__Your instructions__
Format every line of text in the records below as a numbered list, skipping blank lines and leaving the pictures out of the answer.

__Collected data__
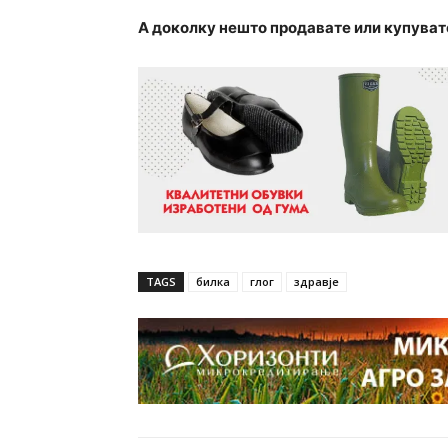
А доколку нешто продавате или купуват
TAGS
билка
глог
здравје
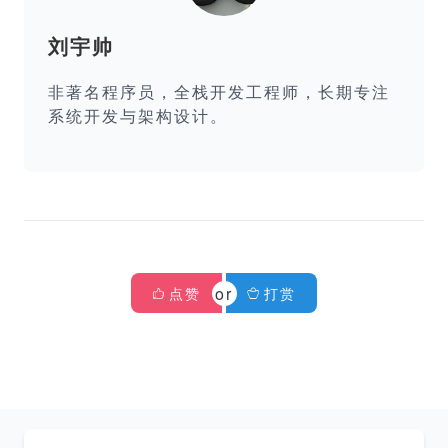
刘宇帅
非著名程序员，全栈开发工程师，长期专注
系统开发与架构设计。
点赞
打赏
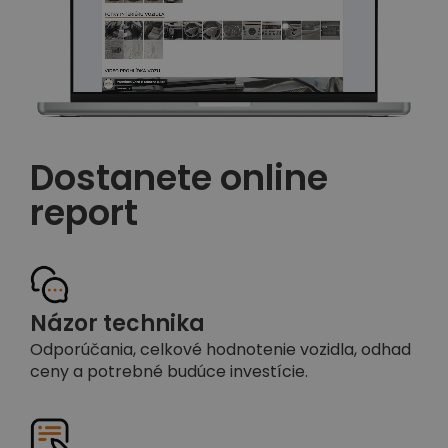
Dostanete online
report
Názor technika
Odporúčania, celkové hodnotenie vozidla, odhad
ceny a potrebné budúce investície.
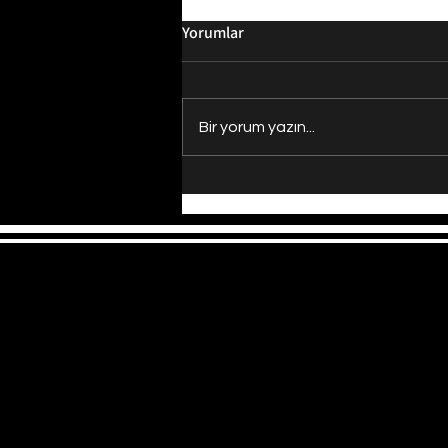
Yorumlar
Bir yorum yazın...
Evrenin Merkezi Nerede?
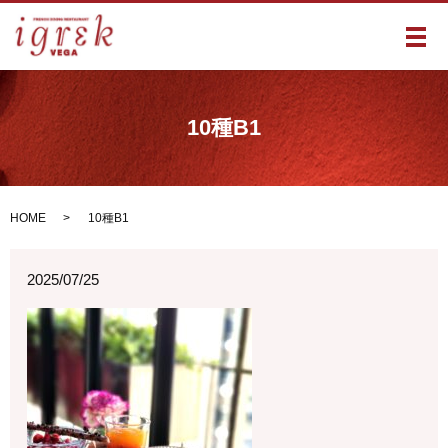
メ
10種B1
HOME
10種B1
2025/07/25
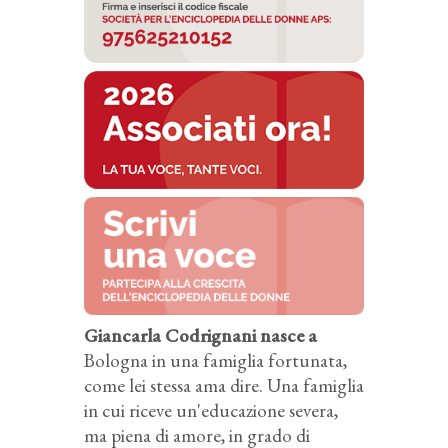
Giancarla Codrignani nasce a
Bologna in una famiglia fortunata,
come lei stessa ama dire. Una famiglia
in cui riceve un'educazione severa,
ma piena di amore, in grado di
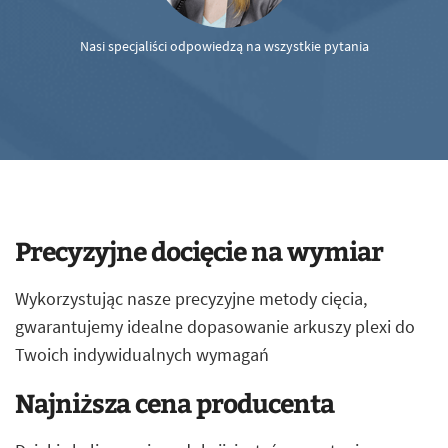
Nasi specjaliści odpowiedzą na wszystkie pytania
Precyzyjne docięcie na wymiar
Wykorzystując nasze precyzyjne metody cięcia,
gwarantujemy idealne dopasowanie arkuszy plexi do
Twoich indywidualnych wymagań
Najniższa cena producenta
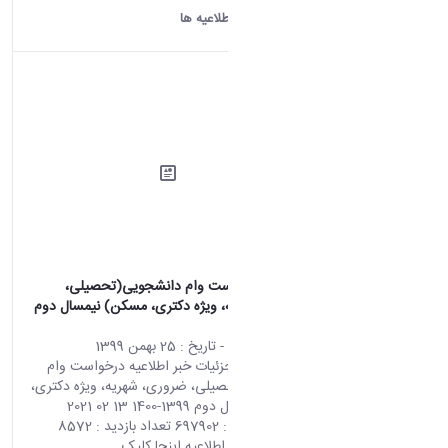
چاپ کردن
دانشگاه اراک:
اطلاعیه ها
اطلاعیه درخواست وام دانشجویی(تحصیلی،
ضروری، شهریه، ویژه دکتری، مسکن) نیمسال دوم
1399-1400
محتوای سایت
- تاریخ :
25 بهمن 1399
صفحه اصلی جزئیات خبر اطلاعیه درخواست وام
دانشجویی(تحصیلی، ضروری، شهریه، ویژه دکتری،
مسکن) نیمسال دوم 1399-1400 13 02 2021
09:37 کد خبر : 697902 تعداد بازدید : 8572
جهت مشاهده اطلاعیه اینجا کلیک...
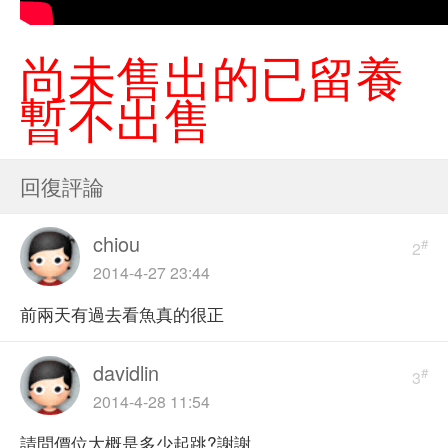
尚未售出的已留養
暫不出售
回復評論
chiou
#
2
2014-4-27 23:44
前兩天有過去看魚真的很正
davidlin
#
3
2014-4-28 11:54
請問價位大概是多少起跳?謝謝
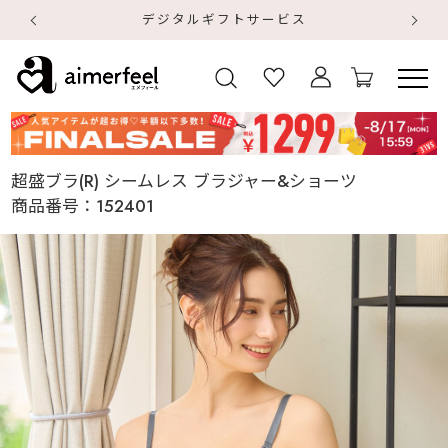
デジタルギフトサービス
【
【
超盛ブラ(R) シームレス ブラジャー&ショーツ
商品番号：
152401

__Written solution__
1. А доколку нешто продавате или купуват
2. TAGS
3. билка
4. глог
5. здравје
6. 刘宇帅
7. 非著名程序员，全栈开发工程师，长期专注
8. 系统开发与架构设计。
9. 点赞
10. 打赏
11. Dostanete online
12. report
13. Názor technika
14. Odporúčania, celkové hodnotenie vozidla, odhad
15. ceny a potrebné budúce investície.
16. Yorumlar
17. Bir yorum yazın...
18. Evrenin Merkezi Nerede?
19. メ
20. 10種B1
21. HOME
22. 10種B1
23. 2025/07/25
24. Giancarla Codrignani nasce a
25. Bologna in una famiglia fortunata,
26. come lei stessa ama dire. Una famiglia
27. in cui riceve un'educazione severa,
28. ma piena di amore, in grado di
29. Nasi specjaliści odpowiedzą na wszystkie pytania
30. Precyzyjne docięcie na wymiar
31. Wykorzystując nasze precyzyjne metody cięcia,
32. gwarantujemy idealne dopasowanie arkuszy plexi do
33. Twoich indywidualnych wymagań
34. Najniższa cena producenta
35. چاپ کردن
36. دانشگاه اراک:
37. اطلاعیه ها
38. اطلاعیه درخواست وام دانشجویی(تحصیلی،
39. ضروری، شهریه، ویژه دکتری، مسکن) نیمسال دوم
40. 1399-1400
41. محتوای سایت
42. - تاریخ :
43. 25 بهمن 1399
44. صفحه اصلی جزئیات خبر اطلاعیه درخواست وام
45. دانشجویی(تحصیلی، ضروری، شهریه، ویژه دکتری،
46. مسکن) نیمسال دوم 1399-1400 13 02 2021
47. 09:37 کد خبر : 697902 تعداد بازدید : 8572
48. جهت مشاهده اطلاعیه اینجا کلیک...
49. 尚未售出的已留養
50. 暫不出售
51. 回復評論
52. chiou
53. #
54. 2
55. 2014-4-27 23:44
56. 前兩天有過去看魚真的很正
57. davidlin
58. #
59. 3
60. 2014-4-28 11:54
61. 請問價位大概是多少起跳?謝謝
62. デジタルギフトサービス
63. 【
64. 【
65. 超盛ブラ(R) シームレス ブラジャー&ショーツ
66. 商品番号：
67. 152401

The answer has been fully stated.